Overview

This prospective, multicenter, post-market observational study aims to evaluate the safety and effectiveness of the crystalline sirolimus-coated balloon (SeQuent® Sirolimus-Coated Balloon) for the treatment of coronary artery disease in routine clinical practice. Consecutive, unselected adult patients undergoing percutaneous coronary intervention for de novo coronary lesions or in-stent restenosis will be enrolled.

The primary objective is to assess target lesion failure at 12 months, defined as the composite of target vessel myocardial infarction or ischemia-driven target lesion revascularization. Secondary objectives include angiographic procedural success, major adverse cardiovascular events, bleeding outcomes, and longer-term clinical results up to 36 months, as well as outcomes across predefined anatomical and clinical subgroups.

The study seeks to answer whether treatment with the crystalline sirolimus-coated balloon provides a safe and effective revascularization strategy in a real-world population with diverse clinical presentations and lesion characteristics.

Eligibility

Inclusion Criteria:

• All patients must provide written informed consent.
• Patients aged ≥18 years with coronary artery disease in whom, at the operator's discretion, treatment of a coronary stenosis in a native vessel (either de novo lesion or in-stent restenosis) or in a coronary bypass graft using the cSCB is indicated, in accordance with routine clinical practice.
• All treated lesions/segments (single or tandem) must receive cSCB therapy covering at least 3 mm beyond both edges of the lesion or pre-dilated segment to avoid geographic miss.
• In patients with multivessel coronary artery disease, all non-target vessels will be treated according to operator discretion: a) If more than one vessel is treated with the investigational device (SeQuent® SCB), all vessels will be documented and analyzed separately. b) Only one lesion per vessel will be included unless lesions are separated by ≥20 mm. c) Only one lesion per vessel will be included. d) If more than one lesion in the target vessel requires treatment, all lesions treated with a device different from the investigational procedure or with a device other than the investigational device (SeQuent® SCB) must be separated from the target lesion by ≥20 mm or considered as a single treated lesion according to this study protocol.

Exclusion Criteria:

• Explicit refusal by the patient to participate in the study.
• Known intolerance to sirolimus or to any component of the investigational device.
• Contraindication to any antiplatelet therapy.
• Life expectancy less than 12 months.
• Indication for surgical coronary revascularization.
• Pregnancy or breastfeeding.
• Clinical characteristics considered unsuitable for drug-coated balloon use at the operator's discretion, including: a) Hemorrhagic diathesis or other conditions such as gastrointestinal ulceration or cerebrovascular disorders restricting the use of antiplatelet therapy. b) Cardiogenic shock. c) Patients with left ventricular ejection fraction \<30% without the use of a ventricular assist device during PCI.

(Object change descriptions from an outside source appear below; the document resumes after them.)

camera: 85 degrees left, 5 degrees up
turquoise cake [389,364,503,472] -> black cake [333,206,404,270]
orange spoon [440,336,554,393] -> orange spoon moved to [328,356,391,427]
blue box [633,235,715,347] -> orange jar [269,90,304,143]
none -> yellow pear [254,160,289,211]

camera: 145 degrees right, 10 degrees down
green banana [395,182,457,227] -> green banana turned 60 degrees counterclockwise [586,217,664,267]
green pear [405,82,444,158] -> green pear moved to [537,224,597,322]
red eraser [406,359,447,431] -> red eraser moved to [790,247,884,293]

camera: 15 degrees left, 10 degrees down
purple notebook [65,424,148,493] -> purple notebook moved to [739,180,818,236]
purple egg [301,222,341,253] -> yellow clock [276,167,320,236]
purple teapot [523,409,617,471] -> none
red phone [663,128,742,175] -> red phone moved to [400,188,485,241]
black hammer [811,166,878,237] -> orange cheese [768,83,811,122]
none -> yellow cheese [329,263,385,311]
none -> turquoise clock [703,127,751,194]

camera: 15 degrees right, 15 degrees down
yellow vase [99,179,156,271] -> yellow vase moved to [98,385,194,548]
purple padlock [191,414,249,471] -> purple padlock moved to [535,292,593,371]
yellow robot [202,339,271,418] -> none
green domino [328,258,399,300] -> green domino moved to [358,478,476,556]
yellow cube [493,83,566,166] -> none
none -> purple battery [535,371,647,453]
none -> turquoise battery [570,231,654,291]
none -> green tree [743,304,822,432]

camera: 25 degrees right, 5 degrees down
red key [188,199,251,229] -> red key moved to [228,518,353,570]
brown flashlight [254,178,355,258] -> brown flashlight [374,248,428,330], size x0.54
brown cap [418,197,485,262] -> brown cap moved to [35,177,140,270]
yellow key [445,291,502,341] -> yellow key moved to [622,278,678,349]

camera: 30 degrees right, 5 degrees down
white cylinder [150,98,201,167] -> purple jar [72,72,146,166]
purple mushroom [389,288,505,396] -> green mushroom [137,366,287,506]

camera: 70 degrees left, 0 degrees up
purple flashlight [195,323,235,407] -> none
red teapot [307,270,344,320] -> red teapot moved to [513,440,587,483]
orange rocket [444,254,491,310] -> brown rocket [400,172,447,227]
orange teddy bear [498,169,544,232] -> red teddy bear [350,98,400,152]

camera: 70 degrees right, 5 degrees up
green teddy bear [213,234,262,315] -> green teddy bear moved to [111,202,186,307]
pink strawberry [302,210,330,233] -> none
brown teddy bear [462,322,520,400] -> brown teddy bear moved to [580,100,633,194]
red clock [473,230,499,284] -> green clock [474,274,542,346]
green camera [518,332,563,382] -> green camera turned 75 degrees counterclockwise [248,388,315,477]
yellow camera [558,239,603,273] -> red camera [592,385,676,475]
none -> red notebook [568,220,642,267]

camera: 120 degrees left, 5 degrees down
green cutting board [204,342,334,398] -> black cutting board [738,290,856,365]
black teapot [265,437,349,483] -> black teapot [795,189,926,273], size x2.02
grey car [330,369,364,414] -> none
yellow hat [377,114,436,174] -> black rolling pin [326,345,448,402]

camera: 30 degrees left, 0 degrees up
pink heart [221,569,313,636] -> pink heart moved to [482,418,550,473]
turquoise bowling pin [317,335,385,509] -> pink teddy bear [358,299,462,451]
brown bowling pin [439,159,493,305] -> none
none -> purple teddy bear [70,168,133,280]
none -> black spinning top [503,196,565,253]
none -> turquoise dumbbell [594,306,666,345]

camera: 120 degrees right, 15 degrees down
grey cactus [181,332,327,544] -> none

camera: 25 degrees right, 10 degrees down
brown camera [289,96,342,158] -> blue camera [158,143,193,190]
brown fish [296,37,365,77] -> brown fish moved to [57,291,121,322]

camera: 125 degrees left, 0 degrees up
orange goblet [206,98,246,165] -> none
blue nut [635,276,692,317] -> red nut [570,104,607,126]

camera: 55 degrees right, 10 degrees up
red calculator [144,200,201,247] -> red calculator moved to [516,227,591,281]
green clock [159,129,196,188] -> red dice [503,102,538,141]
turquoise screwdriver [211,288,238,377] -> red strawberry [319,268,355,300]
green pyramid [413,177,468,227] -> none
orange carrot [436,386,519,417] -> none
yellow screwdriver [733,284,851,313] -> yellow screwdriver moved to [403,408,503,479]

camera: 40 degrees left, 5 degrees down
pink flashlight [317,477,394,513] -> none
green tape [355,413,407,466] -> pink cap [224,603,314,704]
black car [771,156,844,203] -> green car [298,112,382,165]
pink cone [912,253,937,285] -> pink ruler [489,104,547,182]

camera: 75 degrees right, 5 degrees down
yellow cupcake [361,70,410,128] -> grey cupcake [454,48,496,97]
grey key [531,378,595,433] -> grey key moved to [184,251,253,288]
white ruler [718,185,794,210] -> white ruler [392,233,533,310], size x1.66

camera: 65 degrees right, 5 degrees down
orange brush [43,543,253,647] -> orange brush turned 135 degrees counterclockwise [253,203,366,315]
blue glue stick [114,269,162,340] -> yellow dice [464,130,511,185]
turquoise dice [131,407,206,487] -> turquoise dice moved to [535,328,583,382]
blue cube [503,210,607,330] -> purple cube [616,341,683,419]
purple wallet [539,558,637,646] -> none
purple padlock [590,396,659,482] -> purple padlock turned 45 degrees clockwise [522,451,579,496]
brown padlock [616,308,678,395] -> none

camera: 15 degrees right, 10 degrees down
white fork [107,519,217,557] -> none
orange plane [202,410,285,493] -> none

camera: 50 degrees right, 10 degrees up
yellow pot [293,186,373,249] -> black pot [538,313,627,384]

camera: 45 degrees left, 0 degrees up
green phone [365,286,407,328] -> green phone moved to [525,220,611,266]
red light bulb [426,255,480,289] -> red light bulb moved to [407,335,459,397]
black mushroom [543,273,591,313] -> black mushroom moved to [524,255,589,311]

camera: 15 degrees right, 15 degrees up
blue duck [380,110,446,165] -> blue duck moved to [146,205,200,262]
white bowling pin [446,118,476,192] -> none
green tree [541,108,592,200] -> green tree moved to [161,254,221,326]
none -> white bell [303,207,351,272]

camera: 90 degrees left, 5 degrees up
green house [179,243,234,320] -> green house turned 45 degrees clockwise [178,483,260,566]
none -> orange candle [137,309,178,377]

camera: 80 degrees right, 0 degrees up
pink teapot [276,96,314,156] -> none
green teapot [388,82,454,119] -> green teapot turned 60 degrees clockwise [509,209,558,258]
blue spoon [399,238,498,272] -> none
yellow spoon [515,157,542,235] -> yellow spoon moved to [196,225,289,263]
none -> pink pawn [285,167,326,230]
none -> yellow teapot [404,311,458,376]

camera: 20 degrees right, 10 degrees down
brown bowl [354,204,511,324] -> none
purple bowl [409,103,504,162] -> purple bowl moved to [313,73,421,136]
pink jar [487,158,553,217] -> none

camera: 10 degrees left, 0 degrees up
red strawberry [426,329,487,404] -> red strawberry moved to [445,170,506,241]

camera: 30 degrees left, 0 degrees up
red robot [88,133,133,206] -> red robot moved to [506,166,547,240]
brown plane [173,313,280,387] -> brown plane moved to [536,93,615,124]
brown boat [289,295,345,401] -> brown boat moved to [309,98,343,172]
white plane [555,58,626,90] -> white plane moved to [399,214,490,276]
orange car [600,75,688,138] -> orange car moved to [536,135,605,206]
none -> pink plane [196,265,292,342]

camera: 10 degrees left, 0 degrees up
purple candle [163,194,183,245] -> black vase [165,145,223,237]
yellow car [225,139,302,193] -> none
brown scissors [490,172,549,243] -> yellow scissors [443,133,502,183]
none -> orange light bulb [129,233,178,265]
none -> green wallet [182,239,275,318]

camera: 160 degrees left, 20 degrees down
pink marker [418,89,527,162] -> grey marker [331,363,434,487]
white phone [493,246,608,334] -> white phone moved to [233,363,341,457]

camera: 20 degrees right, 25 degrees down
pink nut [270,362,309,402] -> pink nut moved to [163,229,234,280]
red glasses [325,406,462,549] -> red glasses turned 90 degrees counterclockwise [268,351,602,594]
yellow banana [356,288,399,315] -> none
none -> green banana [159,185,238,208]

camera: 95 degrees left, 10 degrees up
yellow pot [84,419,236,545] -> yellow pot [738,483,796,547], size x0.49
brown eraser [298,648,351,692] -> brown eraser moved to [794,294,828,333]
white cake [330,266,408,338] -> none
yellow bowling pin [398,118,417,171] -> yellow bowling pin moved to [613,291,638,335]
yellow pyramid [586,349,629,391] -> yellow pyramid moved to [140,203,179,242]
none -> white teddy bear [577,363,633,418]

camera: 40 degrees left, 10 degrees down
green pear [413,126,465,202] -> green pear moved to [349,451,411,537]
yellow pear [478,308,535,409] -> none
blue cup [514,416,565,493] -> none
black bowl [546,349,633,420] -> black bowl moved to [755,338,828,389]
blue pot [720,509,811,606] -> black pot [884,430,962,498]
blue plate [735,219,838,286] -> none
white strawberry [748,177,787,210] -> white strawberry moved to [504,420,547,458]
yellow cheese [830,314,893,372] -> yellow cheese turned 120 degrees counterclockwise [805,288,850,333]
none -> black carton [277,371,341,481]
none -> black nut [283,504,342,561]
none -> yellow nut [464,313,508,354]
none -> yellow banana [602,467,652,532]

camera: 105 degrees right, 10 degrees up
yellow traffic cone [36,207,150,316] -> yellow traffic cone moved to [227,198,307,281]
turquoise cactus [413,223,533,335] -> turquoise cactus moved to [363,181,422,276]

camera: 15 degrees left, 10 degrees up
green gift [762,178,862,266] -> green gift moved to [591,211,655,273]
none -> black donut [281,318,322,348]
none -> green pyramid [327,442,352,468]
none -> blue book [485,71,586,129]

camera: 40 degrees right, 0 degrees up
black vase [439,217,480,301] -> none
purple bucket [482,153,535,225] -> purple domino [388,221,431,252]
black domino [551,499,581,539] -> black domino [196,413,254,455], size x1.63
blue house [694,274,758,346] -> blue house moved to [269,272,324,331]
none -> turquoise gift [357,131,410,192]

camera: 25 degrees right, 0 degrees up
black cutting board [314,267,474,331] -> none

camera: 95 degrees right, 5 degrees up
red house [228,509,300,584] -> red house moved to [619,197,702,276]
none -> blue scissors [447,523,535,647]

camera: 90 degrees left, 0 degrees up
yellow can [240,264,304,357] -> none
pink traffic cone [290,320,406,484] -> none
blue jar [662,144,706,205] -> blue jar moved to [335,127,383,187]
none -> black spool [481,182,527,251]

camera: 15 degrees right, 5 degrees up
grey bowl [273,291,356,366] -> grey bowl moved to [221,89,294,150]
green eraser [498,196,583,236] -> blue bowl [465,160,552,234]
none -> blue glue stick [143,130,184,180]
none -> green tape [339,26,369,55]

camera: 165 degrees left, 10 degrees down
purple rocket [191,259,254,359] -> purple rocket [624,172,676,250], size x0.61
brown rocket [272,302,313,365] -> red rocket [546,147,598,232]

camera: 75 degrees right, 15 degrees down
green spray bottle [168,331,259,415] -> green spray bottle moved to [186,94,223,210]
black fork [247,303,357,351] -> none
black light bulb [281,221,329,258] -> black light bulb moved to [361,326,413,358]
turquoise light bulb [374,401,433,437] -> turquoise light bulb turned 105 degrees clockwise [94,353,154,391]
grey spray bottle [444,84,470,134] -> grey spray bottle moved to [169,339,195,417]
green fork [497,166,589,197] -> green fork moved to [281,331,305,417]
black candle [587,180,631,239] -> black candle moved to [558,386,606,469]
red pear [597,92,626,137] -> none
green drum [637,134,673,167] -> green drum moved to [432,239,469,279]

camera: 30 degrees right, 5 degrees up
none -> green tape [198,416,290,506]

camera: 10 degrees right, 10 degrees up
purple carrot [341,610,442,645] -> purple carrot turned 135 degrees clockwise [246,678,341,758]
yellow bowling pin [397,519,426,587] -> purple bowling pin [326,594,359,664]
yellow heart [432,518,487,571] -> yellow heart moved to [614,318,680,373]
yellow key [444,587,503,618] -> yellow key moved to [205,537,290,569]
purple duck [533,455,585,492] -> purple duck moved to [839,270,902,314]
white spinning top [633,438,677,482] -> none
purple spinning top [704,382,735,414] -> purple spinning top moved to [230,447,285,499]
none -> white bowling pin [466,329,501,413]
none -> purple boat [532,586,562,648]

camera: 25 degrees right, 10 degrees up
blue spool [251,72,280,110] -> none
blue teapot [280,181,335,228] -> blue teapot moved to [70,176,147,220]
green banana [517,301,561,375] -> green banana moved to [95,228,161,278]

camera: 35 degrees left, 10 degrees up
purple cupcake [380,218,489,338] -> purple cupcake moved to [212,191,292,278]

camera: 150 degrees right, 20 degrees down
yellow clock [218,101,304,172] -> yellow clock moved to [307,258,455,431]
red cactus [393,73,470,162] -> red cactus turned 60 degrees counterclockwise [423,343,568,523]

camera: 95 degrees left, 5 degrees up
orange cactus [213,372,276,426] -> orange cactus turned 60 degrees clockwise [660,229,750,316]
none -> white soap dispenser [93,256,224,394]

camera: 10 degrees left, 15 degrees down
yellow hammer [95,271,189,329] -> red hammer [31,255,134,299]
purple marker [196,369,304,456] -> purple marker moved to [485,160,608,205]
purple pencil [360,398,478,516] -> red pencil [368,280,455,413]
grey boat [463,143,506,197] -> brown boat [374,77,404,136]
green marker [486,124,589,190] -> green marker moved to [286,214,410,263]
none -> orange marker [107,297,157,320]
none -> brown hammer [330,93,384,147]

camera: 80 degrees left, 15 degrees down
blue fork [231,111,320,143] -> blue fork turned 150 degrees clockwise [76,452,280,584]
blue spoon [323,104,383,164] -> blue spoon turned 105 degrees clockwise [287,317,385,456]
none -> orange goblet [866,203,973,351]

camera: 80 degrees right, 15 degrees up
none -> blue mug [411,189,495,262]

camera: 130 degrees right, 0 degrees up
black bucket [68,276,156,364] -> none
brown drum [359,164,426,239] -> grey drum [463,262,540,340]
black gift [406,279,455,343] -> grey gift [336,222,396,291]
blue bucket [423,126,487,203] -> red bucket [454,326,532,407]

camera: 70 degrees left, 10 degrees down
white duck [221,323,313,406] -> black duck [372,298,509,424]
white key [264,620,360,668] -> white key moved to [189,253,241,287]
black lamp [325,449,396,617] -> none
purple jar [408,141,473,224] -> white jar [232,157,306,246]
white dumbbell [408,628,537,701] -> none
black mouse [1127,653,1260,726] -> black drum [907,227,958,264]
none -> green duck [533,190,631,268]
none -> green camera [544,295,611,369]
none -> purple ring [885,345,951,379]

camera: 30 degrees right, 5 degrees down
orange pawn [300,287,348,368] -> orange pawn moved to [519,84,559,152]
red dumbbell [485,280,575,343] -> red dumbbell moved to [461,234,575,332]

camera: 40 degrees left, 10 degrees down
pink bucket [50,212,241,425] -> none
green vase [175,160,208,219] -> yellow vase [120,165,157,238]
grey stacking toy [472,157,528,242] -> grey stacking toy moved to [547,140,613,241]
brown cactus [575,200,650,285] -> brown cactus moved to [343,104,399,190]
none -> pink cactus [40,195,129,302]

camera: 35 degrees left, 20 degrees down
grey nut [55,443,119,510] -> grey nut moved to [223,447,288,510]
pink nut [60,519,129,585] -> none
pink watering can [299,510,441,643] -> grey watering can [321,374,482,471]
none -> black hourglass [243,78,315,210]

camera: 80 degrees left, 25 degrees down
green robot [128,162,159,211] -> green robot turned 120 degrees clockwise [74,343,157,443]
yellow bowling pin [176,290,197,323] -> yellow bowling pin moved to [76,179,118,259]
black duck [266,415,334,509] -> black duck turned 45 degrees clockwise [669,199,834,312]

Angiographic exclusion criteria

• Reference vessel diameter \<2.00 mm or \>4.0 mm.
• Treatment of the left main coronary artery.
• Lesions not amenable to PCI or other interventional techniques.
• Coronary artery spasm in the absence of significant stenosis.
• Target lesion not suitable for drug-coated balloon-only PCI at the operator's discretion, including: a) Aorto-ostial lesions. b) Lesions with significant persistent residual thrombotic content visible in the vessel despite thromboaspiration. c) Treatment shortly after myocardial infarction with evidence of thrombus or impaired coronary flow.